Task list ::
1. In the newsletter on Opposition unity, who floated the "All India Federation for Social Justice"?
2. From the newsletter on Opposition unity, transcribe the part that opens with the words containing "This week, too, the" and closes with "the apex court.".

Extract provided ::
- - -

Sunday, 9 April 2023

Opposition unity and homework not done

 

 
 
 

Dear Express Reader,

 

In one way or another, the spotlight has been on the Opposition. The week began with another call for Opposition unity, this time under a new banner - of the "All India Federation for Social Justice", floated by Tamil Nadu Chief Minister MK Stalin in Chennai. And it ended with Sharad Pawar, NCP chief, breaking ranks with 19 Opposition parties, and questioning the motives of those "targeting" the Adani Group.

 

This week, too, the Budget session of Parliament ended on an impasse, with the Opposition demanding a JPC on the Adani matter and the government refusing. And 14 Opposition parties, which had gone to the SC alleging that they are being targeted by the ED and CBI, were snubbed by the apex court. 

 

It is still too early for Opposition unity, of course. Rahul Gandhi's disqualification from Parliament may have set the warning bells ringing in the non-BJP space, but the terms on which jointness among parties with different and conflicting interests, locations and trajectories can be achieved, the negotiation that this will require, the shape it will take, will only be clearer much closer to 2024. 

 

For now, two questions seem more interesting. 

 

The first was touched off by the court's rejection of the Opposition plea. Political parties do not deserve special consideration or protection, it said, and the solution to the Opposition's problem lies in politics, not in court. 

 

The Opposition rightly points to the growing unevenness of the playing field because it is at the receiving end of the full might of a vengeful government. In a constitutional democracy, the court also has a responsibility to apply the check and keep the balance so that the space for the institution of the Opposition, not just individual Opposition parties, is protected. And yet, the question, as the court suggested, is primarily political, and the Opposition must find the answer to it politically.    

 

The question is, then: For the Opposition, what is the political way out of here?

- - -

[Recorded data]
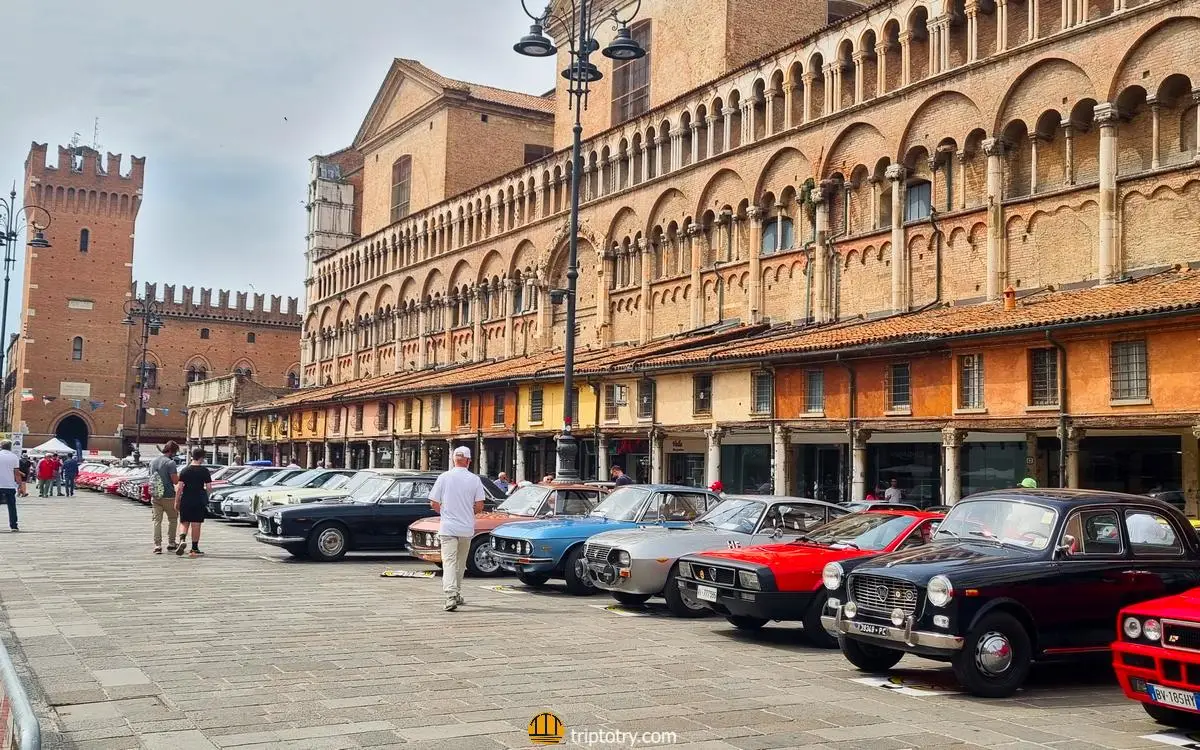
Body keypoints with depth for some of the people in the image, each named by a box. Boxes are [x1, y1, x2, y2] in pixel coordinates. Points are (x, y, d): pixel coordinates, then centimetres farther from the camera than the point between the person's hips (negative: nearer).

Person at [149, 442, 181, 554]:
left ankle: (157, 546, 0)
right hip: (168, 496, -5)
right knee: (173, 519, 12)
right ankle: (171, 544, 15)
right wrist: (180, 475, 3)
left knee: (157, 521, 5)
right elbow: (175, 481, -16)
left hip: (155, 496, 5)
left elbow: (152, 478, 17)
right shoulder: (170, 463, -14)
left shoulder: (153, 462, 10)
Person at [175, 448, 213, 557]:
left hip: (186, 500, 1)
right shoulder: (204, 470, -4)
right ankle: (194, 549, 8)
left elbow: (179, 488, -4)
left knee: (184, 523, 13)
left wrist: (176, 502, 1)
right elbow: (209, 487, -6)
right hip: (199, 501, -1)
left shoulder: (185, 470, 1)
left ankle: (182, 540, -14)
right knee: (196, 525, 5)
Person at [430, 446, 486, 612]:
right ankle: (457, 595, 26)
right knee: (461, 563, 17)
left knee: (449, 561, -6)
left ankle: (451, 597, -21)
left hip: (448, 528, -2)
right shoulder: (474, 480, -3)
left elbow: (434, 504, -2)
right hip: (467, 528, 2)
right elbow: (479, 506, -4)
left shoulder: (444, 477, -4)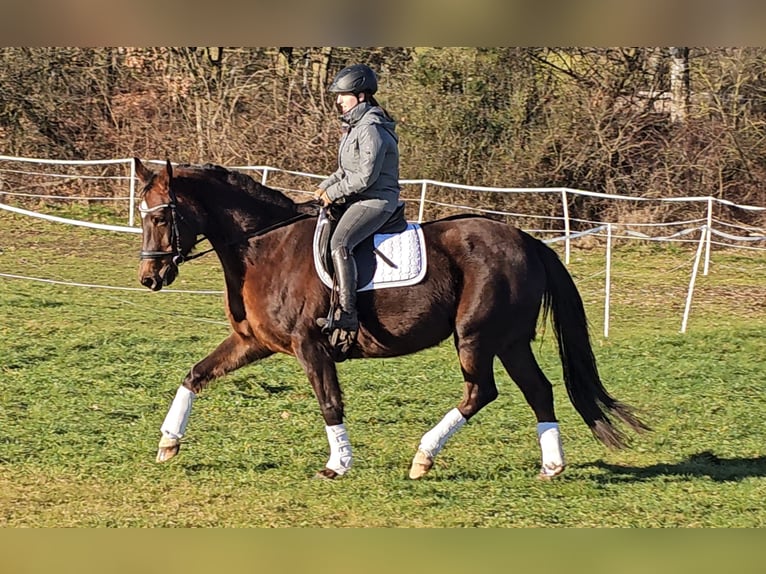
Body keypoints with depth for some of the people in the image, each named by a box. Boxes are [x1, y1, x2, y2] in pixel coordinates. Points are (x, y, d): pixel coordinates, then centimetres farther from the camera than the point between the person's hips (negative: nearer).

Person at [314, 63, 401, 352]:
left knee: (339, 244, -30)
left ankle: (347, 316, -36)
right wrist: (324, 187, 7)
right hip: (355, 199, 11)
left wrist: (333, 193, -14)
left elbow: (365, 176, -21)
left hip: (376, 200, -11)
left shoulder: (372, 129, -16)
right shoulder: (354, 127, 16)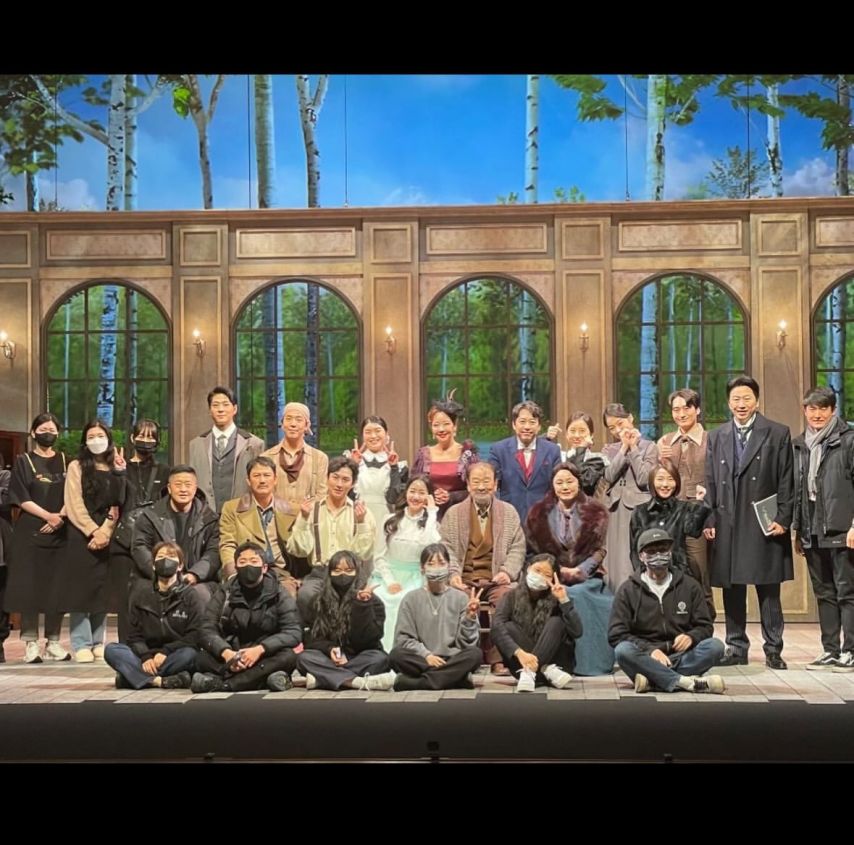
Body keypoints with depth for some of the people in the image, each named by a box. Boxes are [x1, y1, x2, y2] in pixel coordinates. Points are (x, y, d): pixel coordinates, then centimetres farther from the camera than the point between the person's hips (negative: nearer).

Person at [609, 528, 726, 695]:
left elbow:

- - -

Answers for the exercise ::
1. Tamil Nadu Chief Minister MK Stalin.

2.
This week, too, the Budget session of Parliament ended on an impasse, with the Opposition demanding a JPC on the Adani matter and the government refusing. And 14 Opposition parties, which had gone to the SC alleging that they are being targeted by the ED and CBI, were snubbed by the apex court.